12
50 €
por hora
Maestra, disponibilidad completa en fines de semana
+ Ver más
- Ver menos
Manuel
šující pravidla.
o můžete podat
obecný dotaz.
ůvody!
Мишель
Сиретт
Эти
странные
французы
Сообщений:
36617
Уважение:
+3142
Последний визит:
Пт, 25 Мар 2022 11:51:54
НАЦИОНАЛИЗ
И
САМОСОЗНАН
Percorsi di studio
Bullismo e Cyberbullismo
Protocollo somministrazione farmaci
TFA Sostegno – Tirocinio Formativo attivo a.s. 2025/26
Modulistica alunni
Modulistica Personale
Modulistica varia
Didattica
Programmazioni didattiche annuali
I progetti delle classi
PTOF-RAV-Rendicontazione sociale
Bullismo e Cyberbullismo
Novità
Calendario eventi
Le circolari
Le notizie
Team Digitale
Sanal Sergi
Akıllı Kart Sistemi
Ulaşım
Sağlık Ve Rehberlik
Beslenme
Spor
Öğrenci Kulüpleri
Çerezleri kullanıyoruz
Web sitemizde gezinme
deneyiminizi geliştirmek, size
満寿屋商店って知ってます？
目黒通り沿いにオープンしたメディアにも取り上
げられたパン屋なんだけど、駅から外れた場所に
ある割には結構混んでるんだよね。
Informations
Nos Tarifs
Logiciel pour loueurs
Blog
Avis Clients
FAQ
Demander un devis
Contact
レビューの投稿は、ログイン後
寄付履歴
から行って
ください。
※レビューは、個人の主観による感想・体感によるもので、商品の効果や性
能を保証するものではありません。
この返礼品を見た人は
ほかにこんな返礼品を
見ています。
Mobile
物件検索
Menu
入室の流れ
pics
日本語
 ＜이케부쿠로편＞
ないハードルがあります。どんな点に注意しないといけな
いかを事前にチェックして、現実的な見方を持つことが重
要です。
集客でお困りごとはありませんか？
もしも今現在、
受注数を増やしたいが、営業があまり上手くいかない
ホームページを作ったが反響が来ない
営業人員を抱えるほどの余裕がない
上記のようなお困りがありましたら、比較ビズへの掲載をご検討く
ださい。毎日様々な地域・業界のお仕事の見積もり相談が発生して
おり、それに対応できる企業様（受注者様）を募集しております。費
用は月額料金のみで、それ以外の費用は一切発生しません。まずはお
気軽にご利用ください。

▸ WHAT THE EXERCISE ASKS
Please retype every line of the items above character for character, keeping the same line breaks.

▸ EXERCISE ANSWER
12
50 €
por hora
Maestra, disponibilidad completa en fines de semana
+ Ver más
- Ver menos
Manuel
šující pravidla.
o můžete podat
obecný dotaz.
ůvody!
Мишель
Сиретт
Эти
странные
французы
Сообщений:
36617
Уважение:
+3142
Последний визит:
Пт, 25 Мар 2022 11:51:54
НАЦИОНАЛИЗ
И
САМОСОЗНАН
Percorsi di studio
Bullismo e Cyberbullismo
Protocollo somministrazione farmaci
TFA Sostegno – Tirocinio Formativo attivo a.s. 2025/26
Modulistica alunni
Modulistica Personale
Modulistica varia
Didattica
Programmazioni didattiche annuali
I progetti delle classi
PTOF-RAV-Rendicontazione sociale
Bullismo e Cyberbullismo
Novità
Calendario eventi
Le circolari
Le notizie
Team Digitale
Sanal Sergi
Akıllı Kart Sistemi
Ulaşım
Sağlık Ve Rehberlik
Beslenme
Spor
Öğrenci Kulüpleri
Çerezleri kullanıyoruz
Web sitemizde gezinme
deneyiminizi geliştirmek, size
満寿屋商店って知ってます？
目黒通り沿いにオープンしたメディアにも取り上
げられたパン屋なんだけど、駅から外れた場所に
ある割には結構混んでるんだよね。
Informations
Nos Tarifs
Logiciel pour loueurs
Blog
Avis Clients
FAQ
Demander un devis
Contact
レビューの投稿は、ログイン後
寄付履歴
から行って
ください。
※レビューは、個人の主観による感想・体感によるもので、商品の効果や性
能を保証するものではありません。
この返礼品を見た人は
ほかにこんな返礼品を
見ています。
Mobile
物件検索
Menu
入室の流れ
pics
日本語
 ＜이케부쿠로편＞
ないハードルがあります。どんな点に注意しないといけな
いかを事前にチェックして、現実的な見方を持つことが重
要です。
集客でお困りごとはありませんか？
もしも今現在、
受注数を増やしたいが、営業があまり上手くいかない
ホームページを作ったが反響が来ない
営業人員を抱えるほどの余裕がない
上記のようなお困りがありましたら、比較ビズへの掲載をご検討く
ださい。毎日様々な地域・業界のお仕事の見積もり相談が発生して
おり、それに対応できる企業様（受注者様）を募集しております。費
用は月額料金のみで、それ以外の費用は一切発生しません。まずはお
気軽にご利用ください。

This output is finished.